Fırıncılar artan kiralar, asgari ücrete gelen zamlarla ekonomik döngülerini sağlamakta zorlanıyor, 2010-2020 yılları arası ekmek fiyatı 1-1,5 TL bandında seyretti, asgari ücret ise 1000- 2350 TL aralığındaydı.

Bu yıllarda asgari ücret, ayda bin adet ekmeğe tekâmül ediyordu. Şuan ise 2024 itibarıyla asgari ücret 17,002 TL bir ekmek ise 10 TL İstanbul’da 1700 adet ekmek satın alınıyor. Neredeyse son on yıla nazaran ekmek yarı yarıya uygun fiyatlı. Peki, bu uygun fiyatın yükünü kim çekiyor; tabi ki üretici fırıncılar. Artan kiralar personel maaşları fırıncının belini büküyor.

Pandemi öncesi çoğu bisküvi 2-2,5 TL fiyatındaydı, ekmek ise 6-6,5 TL’ydi. Yani bir ekmek, üç bisküvi ile aynı fiyattaydı. Bugün ise 2024’te bir ekmek bir bisküvi ile eşit fiyatta, 10 TL ikisi de.

Gençlere okul çağındaki çocuklara tavsiyemiz, bisküvi paketli ürün yerine, çocukluğumuzdaki gibi yarım ekmek içi çikolata, helva vb. tüketmeleri. Glüten artık pek çok hastalığın etkeni ve sebebi.

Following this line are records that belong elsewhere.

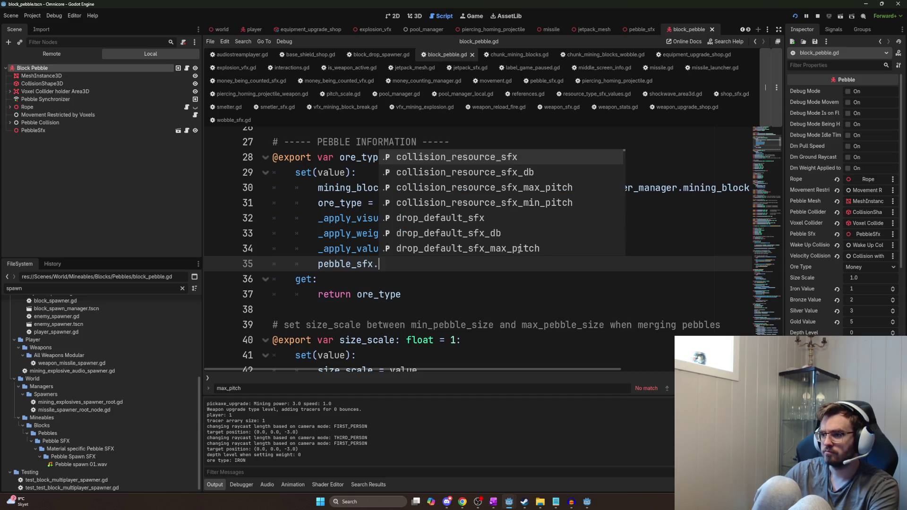
{"action": "type", "text": "resource_type"}
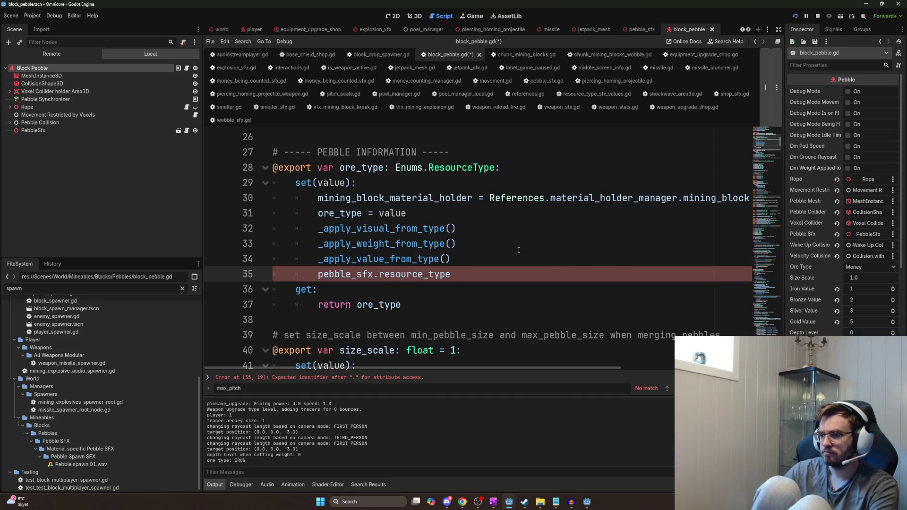
{"action": "type", "text": " = ore_type"}
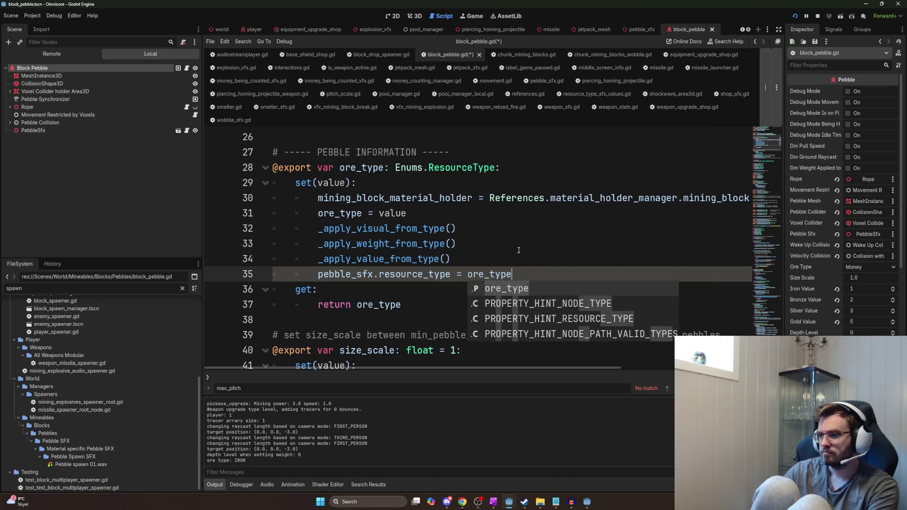
{"action": "key", "text": "ctrl+s"}
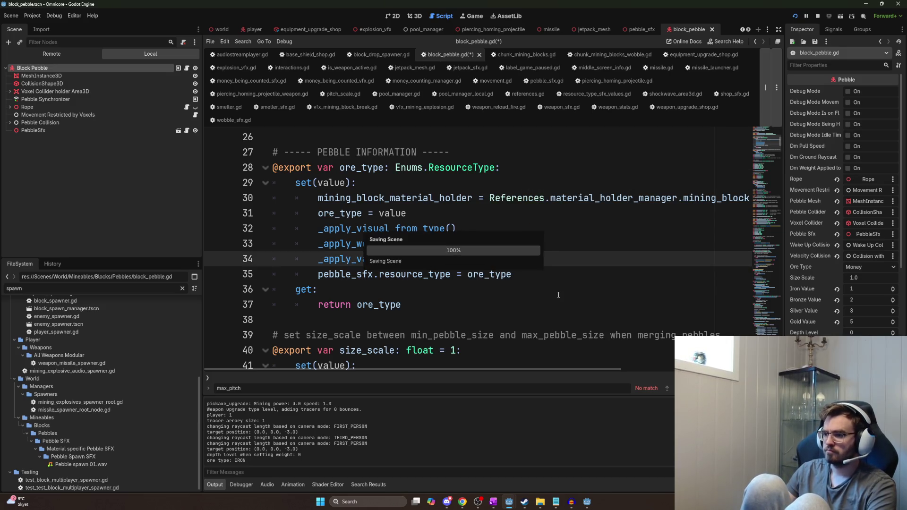
- Launch the game with F6, relaunching after an error, and host a session to load the world
{"action": "key", "text": "F6"}
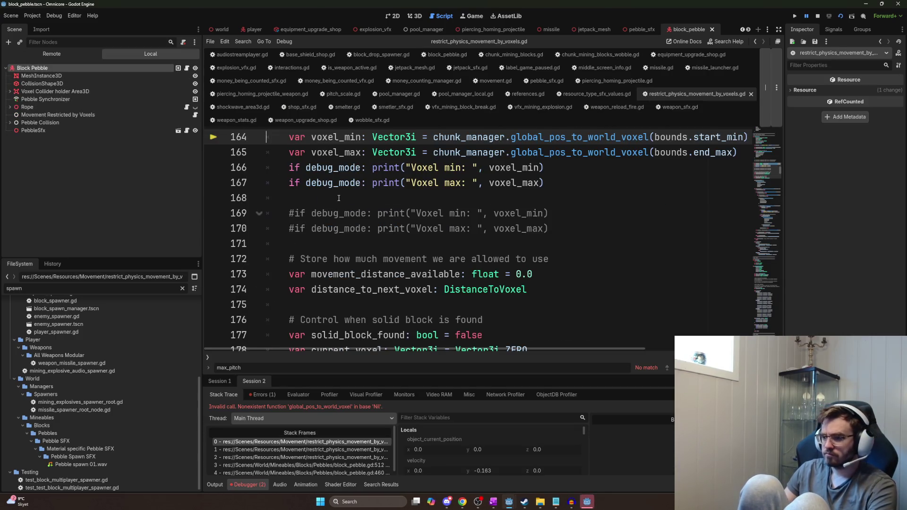
{"action": "key", "text": "F6"}
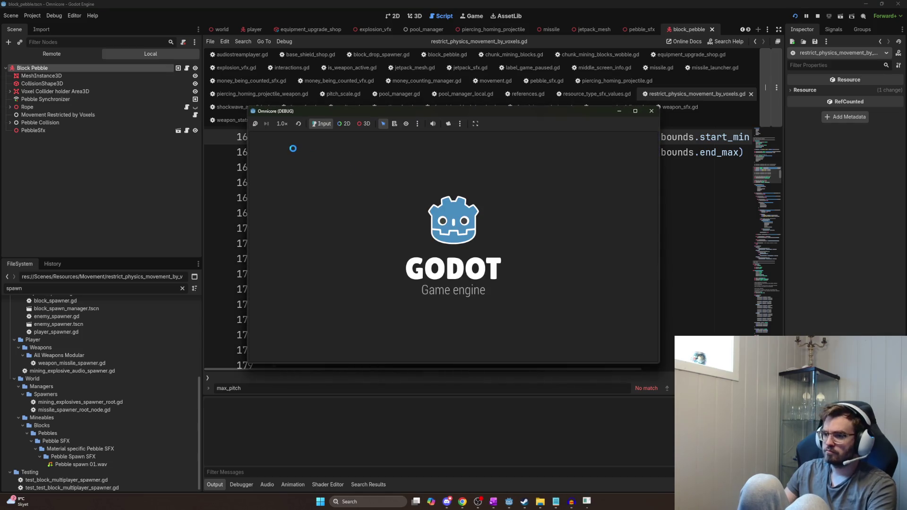
{"action": "left_click", "coordinate": [277, 138]}
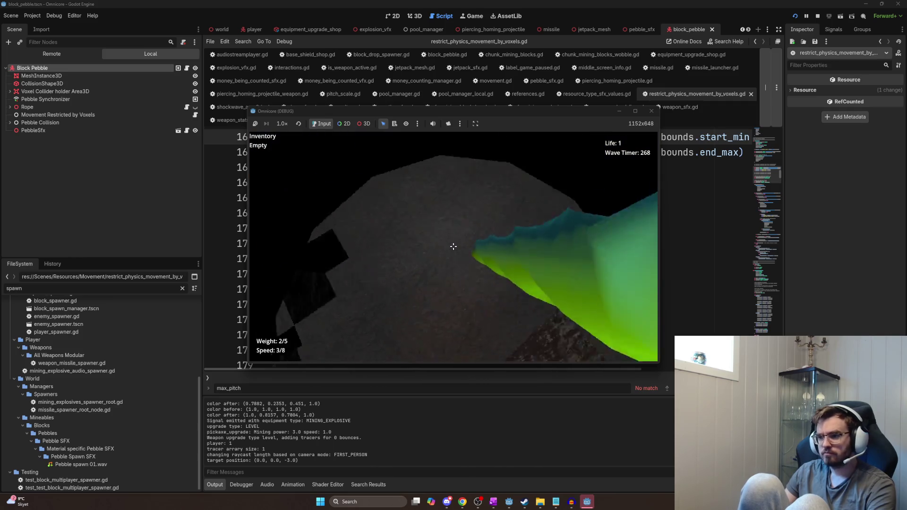
- Mine several iron blocks into pebbles, each logging 'playing', then pick them all up to 5.0/5.0 weight
{"action": "left_click", "coordinate": [454, 246]}
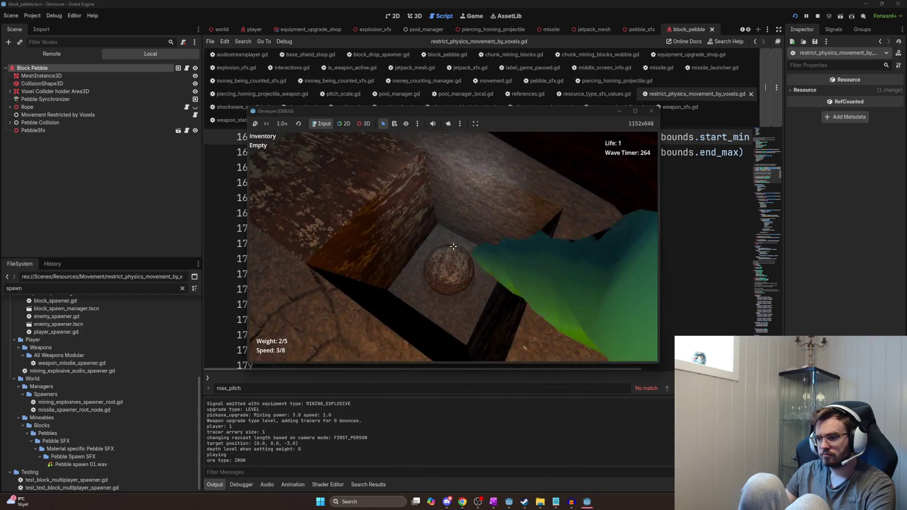
{"action": "left_click", "coordinate": [453, 247]}
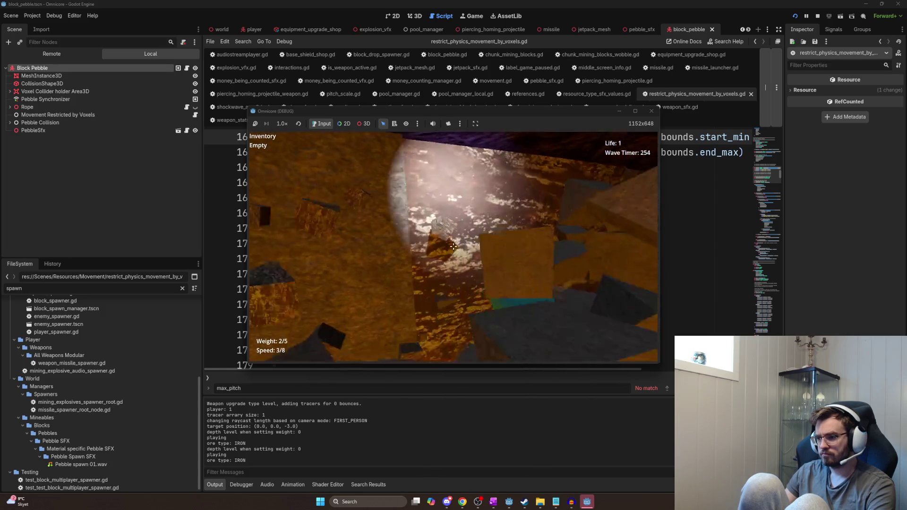
{"action": "left_click", "coordinate": [454, 246]}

Seçim öncesi ekmeğe bir zam beklenmiyor ama halkımızdan hem sağlık hem de ekonomik açıdan, fırıncıya destek amaçlı çeşit ekmek almaları tam buğday, kepek, vb. Bu ekonomik tabloyu standart zam yapılan beyaz ekmeğe göre yazdım; maliyeti fiyatı sabit tutulan sadece beyaz ekmek olduğu için. Tabi ki tüm ekmekler denetime tabi belediyelerce fiyat ve üretim olarak.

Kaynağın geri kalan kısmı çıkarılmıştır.